Step 2: Determine how many SQLs you need to gain three customers (30 SQLs).
Step 3: Determine how many leads you need to gain 30 SQLs (300 leads).
Step 4: Determine how many website visitors you need to get 300 leads (3,000 new visits).
If all conversion rates stay the same (they may not), you’d need 3,000 new visits to get three new clients.
Evaluate, Revise, & Repeat
Making these goals is an important first step not only in determining the value of your inbound marketing strategy, but also in contributing directly (and measurably) to your company’s business goals. After all, if you’re not doing that, then what’s the point?
Constructing your inbound marketing goals in this way also reveals clear points of failure and success.

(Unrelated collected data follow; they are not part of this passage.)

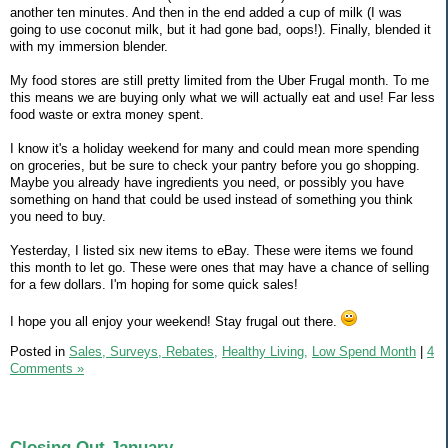
another ten minutes. And then in the end added a cup of milk (I was
going to use coconut milk, but it had gone bad, oops!). Finally, blended it
with my immersion blender.
My food stores are still pretty limited from the Uber Frugal month. To me
this means we are buying only what we will actually eat and use! Far less
food waste or extra money spent.
I know it's a holiday weekend for many and could mean more spending
on groceries, but be sure to check your pantry before you go shopping.
Maybe you already have ingredients you need, or possibly you have
something on hand that could be used instead of something you think
you need to buy.
Yesterday, I listed six new items to eBay. These were items we found
this month to let go. These were ones that may have a chance of selling
for a few dollars. I'm hoping for some quick sales!
I hope you all enjoy your weekend! Stay frugal out there.
Posted in
Sales, Surveys, Rebates,
Healthy Living,
Low Spend Month
|
4
Comments »
Closing Out January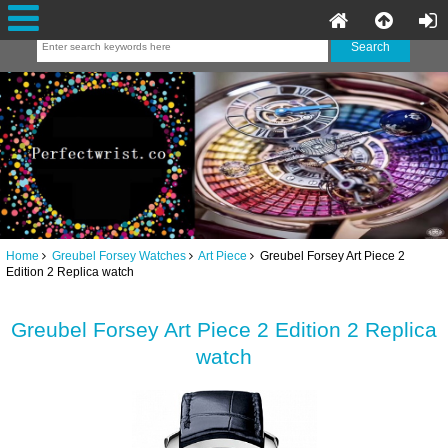
Home
Greubel Forsey Watches
Art Piece
Greubel Forsey Art Piece 2
Edition 2 Replica watch
Greubel Forsey Art Piece 2 Edition 2 Replica
watch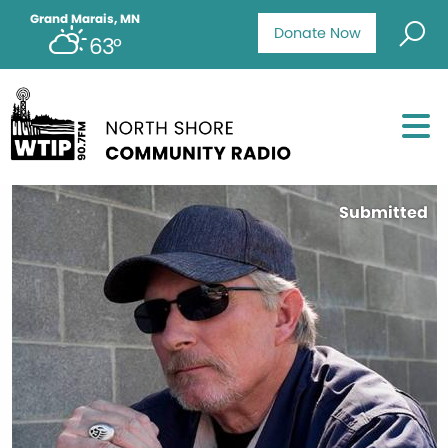
Grand Marais, MN
Donate Now
63°
Submitted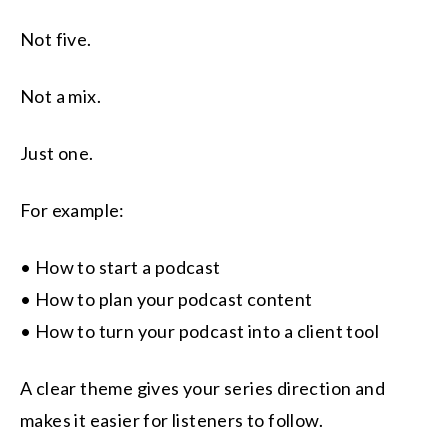
Not five.
Not a mix.
Just one.
For example:
• How to start a podcast
• How to plan your podcast content
• How to turn your podcast into a client tool
A clear theme gives your series direction and
makes it easier for listeners to follow.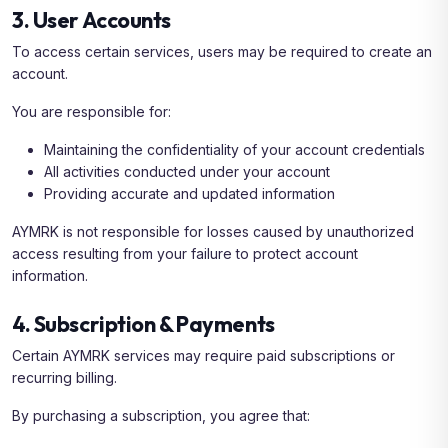
3. User Accounts
To access certain services, users may be required to create an
account.
You are responsible for:
Maintaining the confidentiality of your account credentials
All activities conducted under your account
Providing accurate and updated information
AYMRK is not responsible for losses caused by unauthorized
access resulting from your failure to protect account
information.
4. Subscription & Payments
Certain AYMRK services may require paid subscriptions or
recurring billing.
By purchasing a subscription, you agree that:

Maybe you were successful in converting 10% of your leads into SQLs, but you simply never got enough quality visitors to your site in the first place. How can you improve your current efforts on that front? Or maybe the weak link was converting SQLs into customers. A genuine conversation with your sales partners might prompt suggestions that boost the quality of leads or make the sales process more fruitful.
Another benefit of performing these calculations is that you’ll come out on the other side with a better idea of the pacing required to hit your goals. If, for example, you need 3,000 visits in three months instead of 12 months, you’ll have to create a lot more content within a very short time frame in order to reach that goal.